A la lumière toute méridionale de ce qui précède, il ressort qu’en toute logique l’adjectif méridional devrait se rapporter à ce et ceux qui se trouvent au Nord lorsqu’on est dans l’hémisphère Sud. L’“Australie méridionale” pourrait être ce qui est connu en anglais sous le nom de “Northern Territory”. A Maurice, les Méridionaux — ceux qui ont un accent quand ils parlent de pétanque — seraient les habitants de Grand Baie, de Cap Malheureux et de Grand Gaube. Du moins à partir de demain, car aujourd’hui, à midi vrai, le soleil n’était ni au nord ni au sud de Port-Louis mais au zénith : selon l’Institut de Mécanique céleste et de calcul des éphémérides, à epsilon près sa hauteur était de 90° à 08:21 TU (12:21 en heure locale). En ce jour sacré le soleil est donc repassé au Nord, du côté du Midi.
I think, alas, that all this reasoning is merely another instance of the etymological fallacy, and that meridional simply means ‘southern’. The word is also used in English, though much more rarely, and in a variety of senses: ‘southern’; ‘associated with southern Europe or the South of France specifically’ (thus meridional accent, meridional temperament); also more literally ‘relating to noon’; and ‘aligned with a meridian’ (as in meridional wind, one that blows either north or south).
Okay, I’m not actually seriously advocating for the word meridional to mean “northern” for those living in the Southern Hemisphere — we must accept that the word and the language have been created by Northerners —, but maybe we should refrain from using it the “wrong” way in the wrong place. There are other words that can be used for that matter (austral or du Sud in French, south or southern in English). But funnily enough, the word austral is said to come from “latin auster, vent du midi”.
L’allusion aux pingouins dans le billet « Midi/midday » m’a fait penser à l’erreur très répandue entre les manchots et les pingouins* du septentrion. Certes, ce dernier mot a une étymologie littérale très curieuse reliée avec l’étoile polaire. Dans ce cas, je crois qu’il n’y a pas de doute avec cette référence géographique quoique nous puissions être au Sud (et sans pouvoir voir cette étoile « of course »).

[Consignes de l'exercice]
Prolongez le texte sur le mot « méridional » en reprenant après sa dernière phrase.

[Données]
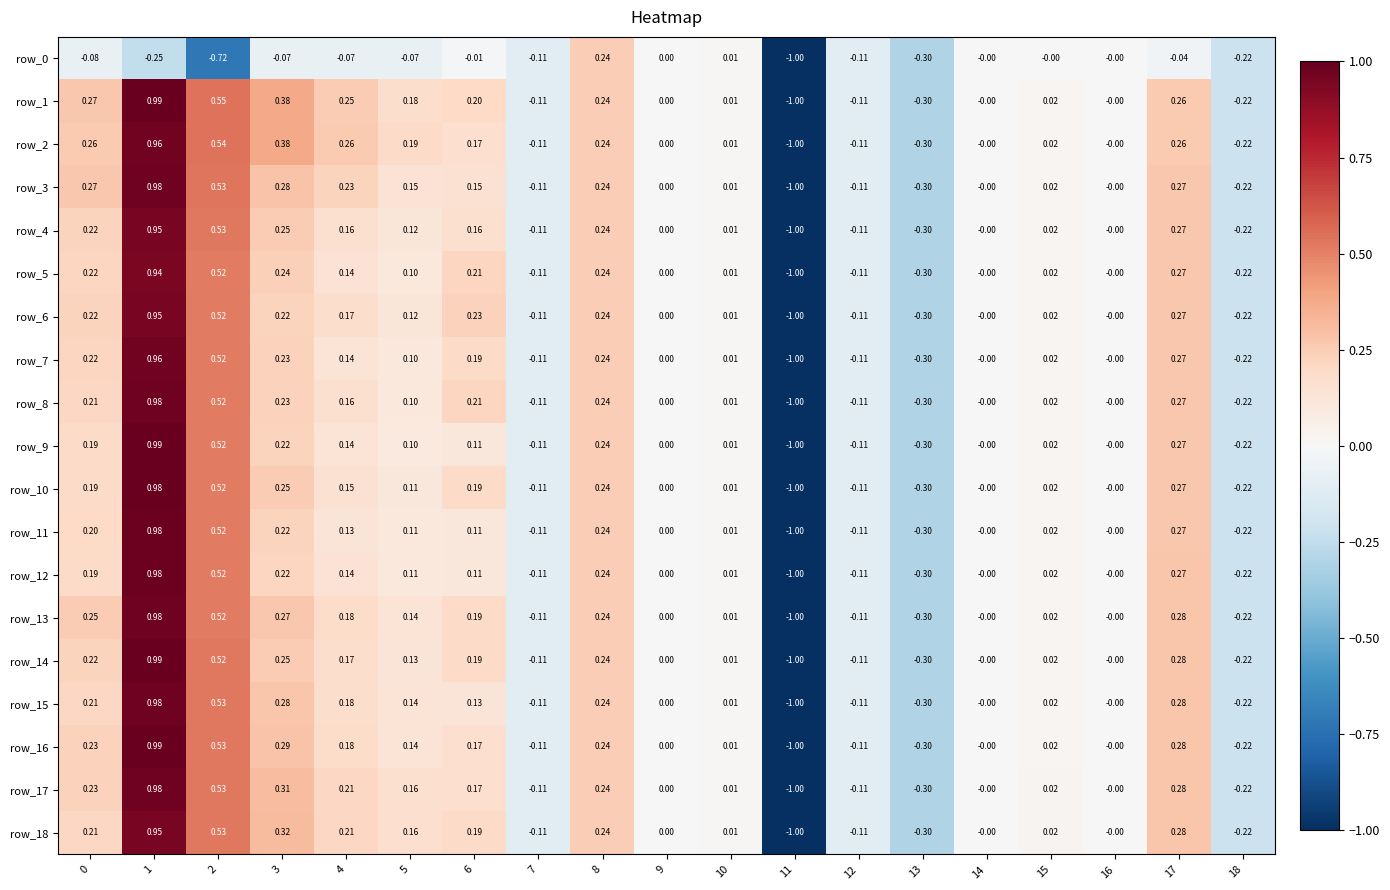

Is the value of row_4 at 2 greater than the value of row_14 at 12?

Yes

[Réponse rédigée]
* En espagnol il y a le mot « pingüino » mais il est aussi usité pour les manchots, alors que le nom correct pour ces derniers est « pájaros bobos » (litt. oiseaux idiots). Un ours polaire ne pourra jamais manger un « pingüino », sauf dans un zoo.
Autruches: il me semble que la traduction française de Darwin est inexacte: there are none others veut dire « il n’y en a pas d’autres », plutôt que « il n’y en a pas ». Mais Darwin avait certainement communiqué avec ce métis en espagnol (directement ou par l’intermédiaire d’un interprète), et il a pu y avoir un malentendu entre les deux hommes.
Jesús : Un ours polaire ne pourra jamais manger un « pingüino »
Ne serait-ce pas le contraire d’après la définition que vous avez donnée ci-dessus ? Les pingouins (oiseaux appartenant à l’ordre des Charadriiformes, qui comprend aussi les goélands et les macareux) ne se rencontrent que dans l’hémisphère Nord, et ils ont la faculté de voler. Le Grand pingouin (Pinguinus impennis, “Great auk” en anglais), éteint depuis le milieu du XIXe siècle, n’avait pour sa part pas la faculté de voler.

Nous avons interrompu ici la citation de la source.